Increased plasma heparanase activity in COVID-19 patients (preprint)

Reports suggest a role of endothelial dysfunction and loss of endothelial barrier function in COVID-19. It is well established that the endothelial glycocalyx-degrading enzyme heparanase contributes to vascular leakage and inflammation. Low molecular weight heparins (LMWH) serve as an inhibitor of heparanase. We hypothesize that heparanase contributes to the pathogenesis of COVID-19, and that heparanase may be inhibited by LMWH. Heparanase activity and heparan sulfate levels were measured in plasma of healthy controls (n=10) and COVID-19 patients (n=48). Plasma heparanase activity and heparan sulfate levels were significantly elevated in COVID-19 patients. Heparanase activity associated with disease severity including the need for intensive care and mechanical ventilation, lactate dehydrogenase levels and creatinine levels. Use of prophylactic LMWH in non-ICU patients was associated with a reduced heparanase activity. Since there is no other clinically applied heparanase inhibitor currently available, therapeutic treatment of COVID-19 patients with low molecular weight heparins should be explored.

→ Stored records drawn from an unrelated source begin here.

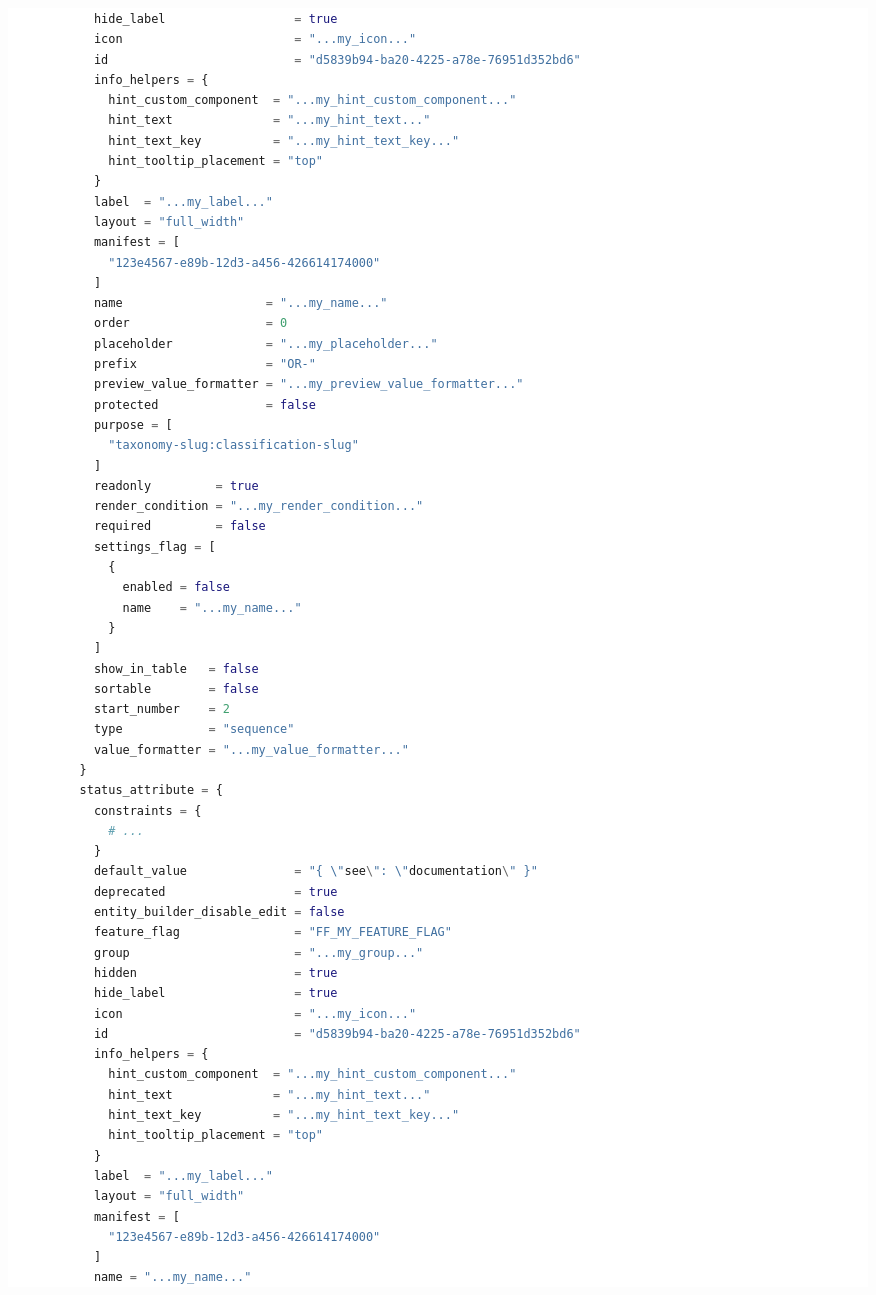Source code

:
 ```terraform
            hide_label                  = true
            icon                        = "...my_icon..."
            id                          = "d5839b94-ba20-4225-a78e-76951d352bd6"
            info_helpers = {
              hint_custom_component  = "...my_hint_custom_component..."
              hint_text              = "...my_hint_text..."
              hint_text_key          = "...my_hint_text_key..."
              hint_tooltip_placement = "top"
            }
            label  = "...my_label..."
            layout = "full_width"
            manifest = [
              "123e4567-e89b-12d3-a456-426614174000"
            ]
            name                    = "...my_name..."
            order                   = 0
            placeholder             = "...my_placeholder..."
            prefix                  = "OR-"
            preview_value_formatter = "...my_preview_value_formatter..."
            protected               = false
            purpose = [
              "taxonomy-slug:classification-slug"
            ]
            readonly         = true
            render_condition = "...my_render_condition..."
            required         = false
            settings_flag = [
              {
                enabled = false
                name    = "...my_name..."
              }
            ]
            show_in_table   = false
            sortable        = false
            start_number    = 2
            type            = "sequence"
            value_formatter = "...my_value_formatter..."
          }
          status_attribute = {
            constraints = {
              # ...
            }
            default_value               = "{ \"see\": \"documentation\" }"
            deprecated                  = true
            entity_builder_disable_edit = false
            feature_flag                = "FF_MY_FEATURE_FLAG"
            group                       = "...my_group..."
            hidden                      = true
            hide_label                  = true
            icon                        = "...my_icon..."
            id                          = "d5839b94-ba20-4225-a78e-76951d352bd6"
            info_helpers = {
              hint_custom_component  = "...my_hint_custom_component..."
              hint_text              = "...my_hint_text..."
              hint_text_key          = "...my_hint_text_key..."
              hint_tooltip_placement = "top"
            }
            label  = "...my_label..."
            layout = "full_width"
            manifest = [
              "123e4567-e89b-12d3-a456-426614174000"
            ]
            name = "...my_name..."
```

Hydroxychloroquine inhibits trained immunity - implications for COVID-19 (preprint)

SARS-CoV-2 infection can cause severe disease for which currently no specific therapy is available. The use of hydroxychloroquine to prevent or treat SARS-CoV-2 infection is controversial and its mode of action poorly understood. We demonstrate that hydroxychloroquine inhibits trained immunity at the functional and epigenetic level and is accompanied by profound changes in the cellular lipidome as well as reduced expression of interferon-stimulated genes. Trained immunity comprises a functional adaptation induced by epigenetic reprogramming which facilitates the anti-viral innate immune response. Our findings therefore suggest that hydroxychloroquine may not have a beneficial effect on the anti-viral immune response to SARS-CoV-2.